Current genetic characterisation focus and the role of the catalogue in building a robust identification key
A persistent limitation in mulberry research is that morphological descriptors alone cannot fully resolve cultivar identity, because key morphological traits (leaf size parameters, lobed or unlobed leaves, leaf base, apex, tip and margin type, along with phenology, and reproductive structure traits) vary within a genotype across environments and management practices. To address this, the genetic characterisation of varieties maintained in the germplasm collections CREA (Italy), SCS Vratsa (Bulgaria), UM (University of Maribor), and IMIDA (Spain) is currently being explored, with the catalogue serving as the reference source for the most informative morphological and yield-related traits.
These traits will be combined in multivariate analyses together with molecular markers (Simple Sequence Repeat Markers, SSR) to (1) verify accession identity, (2) detect synonymy, (3) reveal taxonomic structure within and among the M. alba s.l. and M. indica s.l. ingroups, and (4) support the development of a practical, high-value morphological identification key.
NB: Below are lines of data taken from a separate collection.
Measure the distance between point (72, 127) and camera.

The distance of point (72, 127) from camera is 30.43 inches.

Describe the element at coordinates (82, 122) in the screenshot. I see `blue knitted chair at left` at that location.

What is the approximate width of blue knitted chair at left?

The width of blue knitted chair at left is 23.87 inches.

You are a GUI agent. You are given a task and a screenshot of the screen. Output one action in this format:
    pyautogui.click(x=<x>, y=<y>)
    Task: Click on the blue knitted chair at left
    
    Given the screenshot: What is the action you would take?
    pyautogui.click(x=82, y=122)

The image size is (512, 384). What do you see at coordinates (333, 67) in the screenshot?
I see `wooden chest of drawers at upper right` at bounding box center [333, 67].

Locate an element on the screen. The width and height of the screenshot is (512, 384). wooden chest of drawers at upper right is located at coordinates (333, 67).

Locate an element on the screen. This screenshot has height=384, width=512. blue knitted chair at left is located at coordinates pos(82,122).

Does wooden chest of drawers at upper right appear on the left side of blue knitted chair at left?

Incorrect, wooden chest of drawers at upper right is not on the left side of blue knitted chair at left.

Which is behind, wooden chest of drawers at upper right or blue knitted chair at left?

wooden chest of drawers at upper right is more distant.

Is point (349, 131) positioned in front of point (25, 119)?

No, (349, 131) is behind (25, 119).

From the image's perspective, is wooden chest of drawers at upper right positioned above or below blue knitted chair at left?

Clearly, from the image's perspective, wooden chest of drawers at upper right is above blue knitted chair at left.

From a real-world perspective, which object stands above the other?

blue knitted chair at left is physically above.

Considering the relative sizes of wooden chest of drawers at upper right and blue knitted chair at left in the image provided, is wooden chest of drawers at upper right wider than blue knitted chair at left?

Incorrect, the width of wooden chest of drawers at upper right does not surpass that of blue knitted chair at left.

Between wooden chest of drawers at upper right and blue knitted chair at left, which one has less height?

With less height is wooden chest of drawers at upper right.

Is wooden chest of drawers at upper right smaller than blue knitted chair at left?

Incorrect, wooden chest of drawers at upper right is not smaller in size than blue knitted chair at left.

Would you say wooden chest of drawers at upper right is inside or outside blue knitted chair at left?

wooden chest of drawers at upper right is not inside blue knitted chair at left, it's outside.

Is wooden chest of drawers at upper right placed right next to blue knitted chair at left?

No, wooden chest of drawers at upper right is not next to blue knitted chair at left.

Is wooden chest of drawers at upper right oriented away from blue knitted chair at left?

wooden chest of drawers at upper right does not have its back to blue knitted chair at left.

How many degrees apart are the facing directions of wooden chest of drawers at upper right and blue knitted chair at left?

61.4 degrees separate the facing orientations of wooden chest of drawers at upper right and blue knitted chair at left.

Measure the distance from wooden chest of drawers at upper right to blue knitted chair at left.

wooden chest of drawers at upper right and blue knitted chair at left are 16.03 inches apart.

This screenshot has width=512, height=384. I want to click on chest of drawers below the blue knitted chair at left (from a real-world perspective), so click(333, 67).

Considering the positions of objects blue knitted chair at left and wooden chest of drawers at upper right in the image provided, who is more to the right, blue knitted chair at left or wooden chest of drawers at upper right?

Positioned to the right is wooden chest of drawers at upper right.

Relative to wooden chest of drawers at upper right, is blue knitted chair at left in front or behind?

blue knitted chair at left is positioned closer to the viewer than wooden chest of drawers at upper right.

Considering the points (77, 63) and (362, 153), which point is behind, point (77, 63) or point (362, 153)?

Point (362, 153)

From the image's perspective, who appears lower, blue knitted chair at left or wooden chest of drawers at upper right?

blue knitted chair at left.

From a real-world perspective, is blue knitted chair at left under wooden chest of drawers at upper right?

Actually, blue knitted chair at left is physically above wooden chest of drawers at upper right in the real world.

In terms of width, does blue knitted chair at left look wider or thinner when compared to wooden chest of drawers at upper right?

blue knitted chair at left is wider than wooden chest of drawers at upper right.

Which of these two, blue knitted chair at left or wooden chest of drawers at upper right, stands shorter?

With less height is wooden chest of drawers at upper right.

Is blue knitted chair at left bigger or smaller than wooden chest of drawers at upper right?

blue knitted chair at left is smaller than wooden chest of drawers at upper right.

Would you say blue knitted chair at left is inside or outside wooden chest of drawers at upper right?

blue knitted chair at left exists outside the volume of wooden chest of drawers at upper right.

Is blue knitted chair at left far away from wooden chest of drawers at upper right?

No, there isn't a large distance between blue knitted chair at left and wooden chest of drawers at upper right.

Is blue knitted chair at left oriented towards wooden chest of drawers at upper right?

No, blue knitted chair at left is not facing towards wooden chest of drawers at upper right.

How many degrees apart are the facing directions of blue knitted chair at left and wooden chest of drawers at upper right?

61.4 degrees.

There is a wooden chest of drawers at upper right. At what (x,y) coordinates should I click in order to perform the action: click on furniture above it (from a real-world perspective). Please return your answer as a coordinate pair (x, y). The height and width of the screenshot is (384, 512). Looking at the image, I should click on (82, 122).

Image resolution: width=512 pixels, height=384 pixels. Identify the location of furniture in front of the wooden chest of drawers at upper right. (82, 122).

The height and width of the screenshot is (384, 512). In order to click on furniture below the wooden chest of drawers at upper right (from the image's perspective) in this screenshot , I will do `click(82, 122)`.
The intended outcome is a supportive determination key usable for germplasm curators and mulberry growers, while being scientifically robust because it integrates selected morphological descriptor combinations validated against SSR-based genetic evidence. This approach directly strengthens conservation for sericultural use by enabling improved selection of locally adapted, high-leaf yield varieties, ensuring true-to-type propagation, and safeguarding the remaining heritage gene pool as a strategic resource for future sericultural needs.